Les circonstances de leur arrestation à Saly

Saisis par les victimes, les pandores de la Brigade de recherches de Saint-Louis ont procédé aux constants d’usage en s’intéressant aux boîtes ayant contenu les téléphones portables volés et laissées sur place. La poursuite de l’enquête a permis de retracer l’itinéraire des malfrats qui avaient fini de se terrer à Saly. Un dispositif est déployé le 25 novembre à la station balnéaire de Saly. Dès le lendemain, les pandores y ont interpellé une dame en possession d’un des téléphones portables volés. Remontant la piste, les hommes en bleu de Saint-Louis, assistés de leurs collègues de Saly, sont venus à bout d’Igho Michael Efe et Cie, arrêtés le 26 novembre 2014, vers 13 heures.
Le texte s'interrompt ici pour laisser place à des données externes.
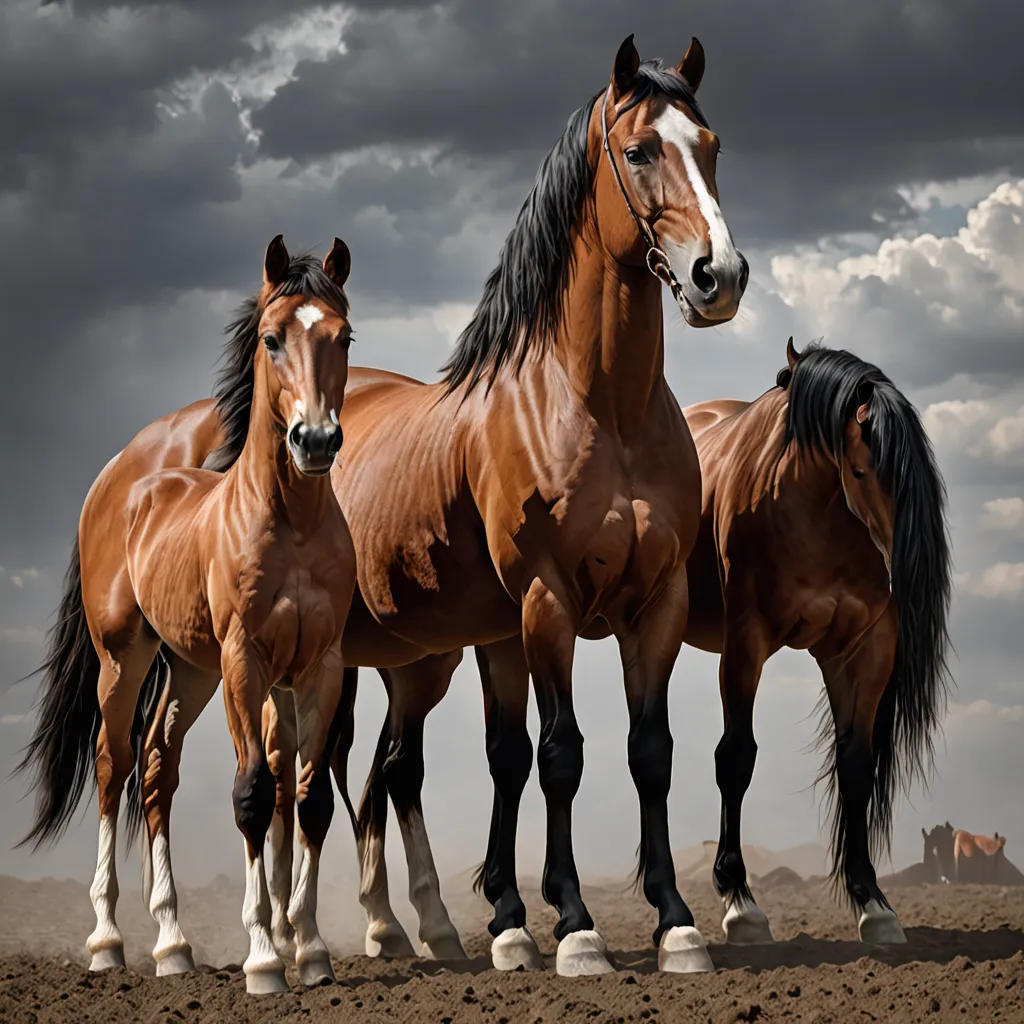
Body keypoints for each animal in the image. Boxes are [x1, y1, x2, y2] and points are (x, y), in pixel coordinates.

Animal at [17, 236, 357, 995]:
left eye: (345, 336)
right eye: (271, 339)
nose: (316, 441)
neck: (290, 524)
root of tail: (117, 484)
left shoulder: (320, 666)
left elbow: (311, 799)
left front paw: (313, 950)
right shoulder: (245, 662)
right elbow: (253, 793)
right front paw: (264, 958)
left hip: (190, 672)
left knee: (156, 768)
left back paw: (173, 944)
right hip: (126, 660)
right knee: (112, 763)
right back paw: (108, 941)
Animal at [79, 34, 748, 977]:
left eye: (712, 145)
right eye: (642, 149)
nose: (718, 276)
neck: (597, 405)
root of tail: (154, 451)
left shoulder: (648, 604)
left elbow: (640, 752)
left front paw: (669, 921)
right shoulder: (543, 603)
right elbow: (559, 754)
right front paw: (574, 926)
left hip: (337, 662)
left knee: (331, 773)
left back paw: (356, 929)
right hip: (180, 657)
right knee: (150, 767)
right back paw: (150, 940)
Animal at [321, 339, 949, 953]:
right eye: (861, 468)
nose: (897, 564)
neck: (808, 515)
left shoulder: (864, 650)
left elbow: (855, 764)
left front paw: (872, 903)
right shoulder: (746, 643)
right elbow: (735, 758)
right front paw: (739, 904)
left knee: (410, 770)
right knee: (432, 765)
Par dévers eux, les pandores ont saisi 12 téléphones portables.

Acheminés à Saint-Louis, ils ont été formellement identifiés par leurs receleurs. Les objets saisis ont été restitués à leurs propriétaires légitimes avant que les quatre caïds ne soient placés en garde à vue, puis déférés au parquet de Saint-Louis, au terme de leur détention légale.